By Kyla Asbury | Jan 26, 2017

CHARLESTON – West Virginia American Water has agreed to improve the way it will monitor potential threats to the water system and how it communicates with the public, according to a settlement.

CHARLESTON – West Virginia American Water has agreed to improve the way it will monitor potential threats to the water system and how it communicates with the public, according to a settlement.

The settlement could lead to the end of the investigation by the West Virginia Public Service Commission that began after the 2014 chemical spill into the Elk River by Freedom Industries.

Even though Freedom was responsible for the chemical spill, WVAW drew criticism because of how it responded to the incident.

Its response led to the contaminated water getting into the Kanawha Valley Treatment plant and contaminating the water supply that spanned over nine counties and more than 300,000 West Virginians.

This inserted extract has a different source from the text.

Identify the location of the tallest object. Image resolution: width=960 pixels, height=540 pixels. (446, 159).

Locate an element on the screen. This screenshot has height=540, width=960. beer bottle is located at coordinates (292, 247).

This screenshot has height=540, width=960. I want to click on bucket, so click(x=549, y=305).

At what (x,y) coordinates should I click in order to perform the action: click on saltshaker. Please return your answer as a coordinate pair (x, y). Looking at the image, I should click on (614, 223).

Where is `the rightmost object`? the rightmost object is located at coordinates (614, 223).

On Jan. 25, WVAW entered into a settlement agreement wherein the company agreed to comply with several stipulations, including source water protection planning, contingency planning, communications with the public and increased monitoring for contaminants in the water.

WVAW has already created and filed a Source Water Protection Plan with the West Virginia Department of Health and Human Resources’ Bureau for Public Health, which, according to the settlement agreement, will be updated periodically as required by the existing law, but the next update must be finalized by July 1, 2019. The public will have an active part in the updating of the plan.

According to the agreement, WVAW will maintain an incident/event responding system compliant with the Bureau of Public Health requirements and there will also be specified levels of response communication that depend on the severity of the incident.

The water company has also agreed to install and maintain monitoring systems that meet technical capabilities specified by state code and widen the category of contaminants the systems can detect.

In the agreement, WVAW can now request cost recovery to build two water tanks at Amandaville to provide an additional eight million gallons of storage for its west relay.

WVAW, the state Public Service Commission, the Consumer Advocate and counsel for business intervenors all sighed the agreement. While it did not oppose any of the terms, Advocates for a Safe Water System did not sign the agreement.